Hello,
I wanted to share some interesting discussions that happened around a bug we faced in Kueue.
The bug:
- Kueue implements webhooks for resources that don't belong to the project, namely k8s (Jobs, Pods), kubeflow, kuberay. And it offers libraries to integrate arbitrary CRDs with Kueue, which can be deployed in a separate binary.
- Kueue uses controller-runtime to build webhooks. controller-runtime's CustomDefaulter builds json patches from the diff of the raw object in the request and a marshaled object modified by the defaulter code.

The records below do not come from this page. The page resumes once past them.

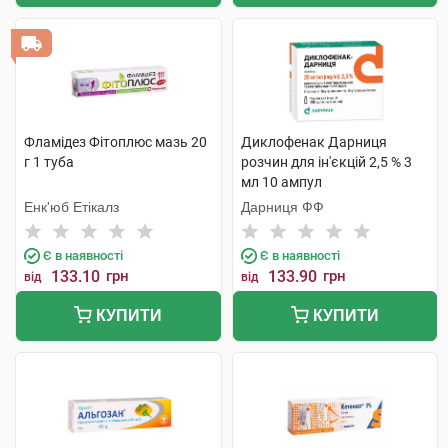
Фламідез Фітоплюс мазь 20
Диклофенак Дарниця
г 1 туба
розчин для ін'єкцій 2,5 % 3
мл 10 ампул
Енк'юб Етікалз
Дарниця ФФ
Є в наявності
Є в наявності
133.10
грн
133.90
грн
від
від
КУПИТИ
КУПИТИ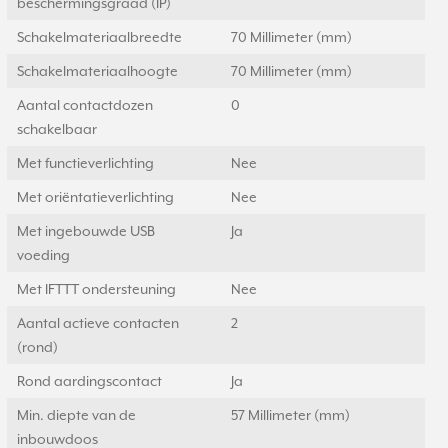
beschermingsgraad (IP)
Schakelmateriaalbreedte
70 Millimeter (mm)
Schakelmateriaalhoogte
70 Millimeter (mm)
Aantal contactdozen
0
schakelbaar
Met functieverlichting
Nee
Met oriëntatieverlichting
Nee
Met ingebouwde USB
Ja
voeding
Met IFTTT ondersteuning
Nee
Aantal actieve contacten
2
(rond)
Rond aardingscontact
Ja
Min. diepte van de
57 Millimeter (mm)
inbouwdoos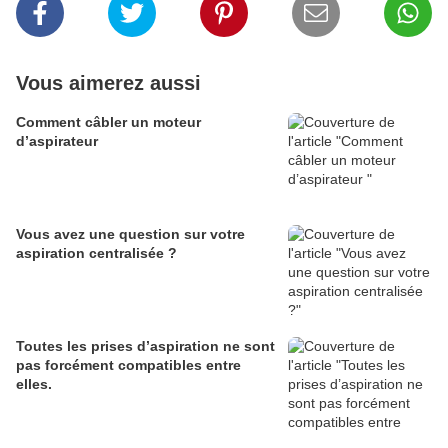
Vous aimerez aussi
Comment câbler un moteur
d’aspirateur
Vous avez une question sur votre
aspiration centralisée ?
Toutes les prises d’aspiration ne sont
pas forcément compatibles entre
elles.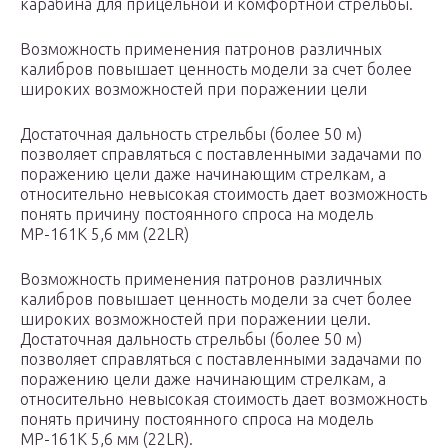
карабина для прицельной и комфортной стрельбы.
Возможность применения патронов различных
калибров повышает ценность модели за счет более
широких возможностей при поражении цели
Достаточная дальность стрельбы (более 50 м)
позволяет справляться с поставленными задачами по
поражению цели даже начинающим стрелкам, а
относительно невысокая стоимость дает возможность
понять причину постоянного спроса на модель
МР-161К 5,6 мм (22LR)
Возможность применения патронов различных
калибров повышает ценность модели за счет более
широких возможностей при поражении цели.
Достаточная дальность стрельбы (более 50 м)
позволяет справляться с поставленными задачами по
поражению цели даже начинающим стрелкам, а
относительно невысокая стоимость дает возможность
понять причину постоянного спроса на модель
МР-161К 5,6 мм (22LR).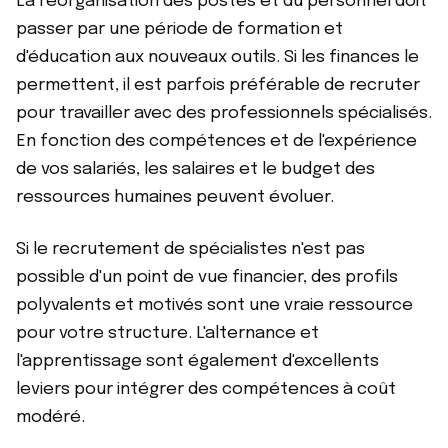
La réorganisation des postes et du personnel doit
passer par une période de formation et
d'éducation aux nouveaux outils. Si les finances le
permettent, il est parfois préférable de recruter
pour travailler avec des professionnels spécialisés.
En fonction des compétences et de l'expérience
de vos salariés, les salaires et le budget des
ressources humaines peuvent évoluer.
Si le recrutement de spécialistes n'est pas
possible d'un point de vue financier, des profils
polyvalents et motivés sont une vraie ressource
pour votre structure. L'alternance et
l'apprentissage sont également d'excellents
leviers pour intégrer des compétences à coût
modéré.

- Result: when a new version of the external resource definition adds new fields, Kueue's webhook patches drop fields, because it doesn't have those fields in its go types.
Searching for a solution:
- RoundTripDefaulter: The "obvious" solution was to, instead of building the json diff from the raw object in the request, do a roundtrip (unmarshal+marshal) of the raw object. This means that both objects (original and modified) no longer have the unknown fields, so there wouldn't be a jsondiff for them.
 However, this turned out to be not bug-free, as pointed out by @sbueringer. Go types could add or remove omitempty from one version to the other, which means that a roundtrip could potentially add fields that aren't in the raw object, leading to invalid patches, containing replace instead of add operations.
 
- Requiring webhooks written for Kueue to directly build jsondiffs: This just shifts the burden to developers that might not be experienced with all these nuances and problems can be easily missed in code reviews.

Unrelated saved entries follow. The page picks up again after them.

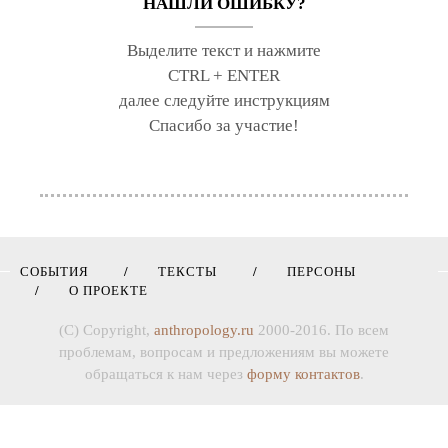
НАШЛИ ОШИБКУ?
Выделите текст и нажмите
CTRL + ENTER
далее следуйте инструкциям
Спасибо за участие!
СОБЫТИЯ
ТЕКСТЫ
ПЕРСОНЫ
О ПРОЕКТЕ
(C) Copyright,
anthropology.ru
2000-2016. По всем
проблемам, вопросам и предложениям вы можете
обращаться к нам через
форму контактов
.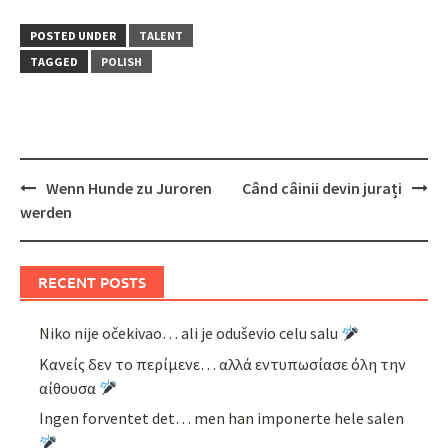
POSTED UNDER
TALENT
TAGGED
POLISH
Post
Wenn Hunde zu Juroren
Când câinii devin jurați
navigation
werden
RECENT POSTS
Niko nije očekivao… ali je oduševio celu salu
Κανείς δεν το περίμενε… αλλά εντυπωσίασε όλη την
αίθουσα
Ingen forventet det… men han imponerte hele salen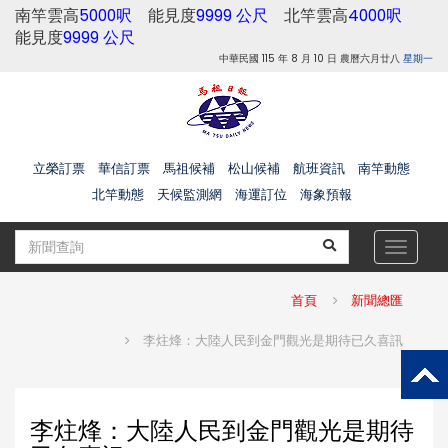
南竿雲高
5000呎
能見度
9999 公尺
北竿雲高
4000呎
能見度
9999 公尺
中華民國 115 年 8 月 10 日 農曆六月廿八
星期一
立榮訂票
華信訂票
馬祖候補
松山候補
航班資訊
南竿動態
北竿動態
天候監測網
海運訂位
海象預報
Toggle
navigat
首頁
新聞總匯
李炷烽：大陸人民到金門觀光是期待已久喜訊
李炷烽：大陸人民到金門觀光是期待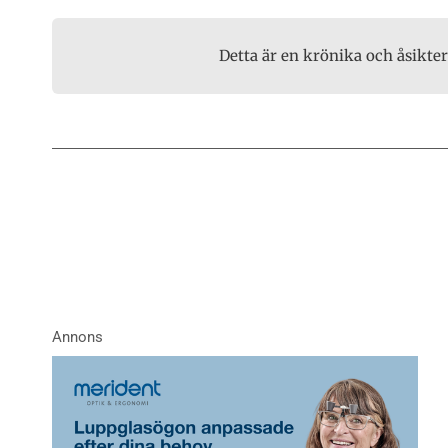
Detta är en krönika och åsikte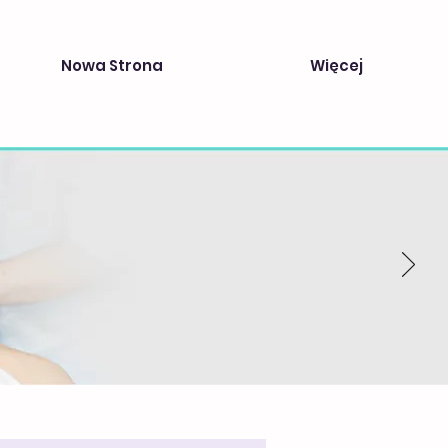
Nowa Strona
Więcej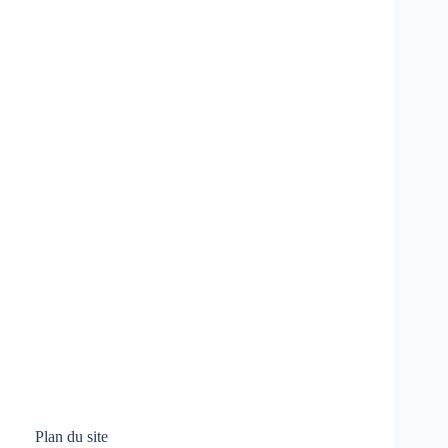
Plan du site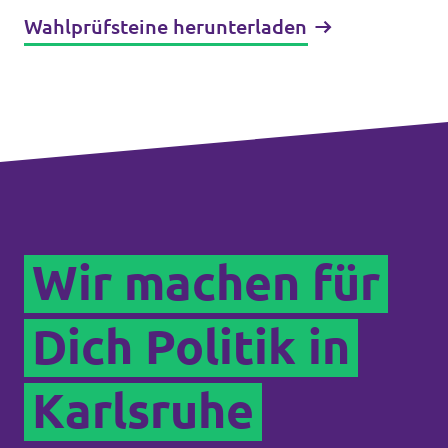
Wahlprüfsteine herunterladen
Wir machen für
Dich Politik in
Karlsruhe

- LosslessDefaulter: I proposed a simpler solution that exploits one fact about Kueue webhooks: they don't remove any fields. So LosslessDefaulter takes the output of controller-runtime's CustomDefaulter and drops any remove operations.
 This will probably work for us for a long time, but we probably should be migrating to something like RoundTripDefaulter once we have ensured that the fields that we modify in Kueue aren't lacking omitempty.
So, this email is mostly a heads up for API reviewers. And if SIG API Machinery can point to us any details that we missed or that could help simplify the problem, please do let us know.
And, for anyone looking to contribute, maybe this and other things in the API Conventions could eventually be written to a linter?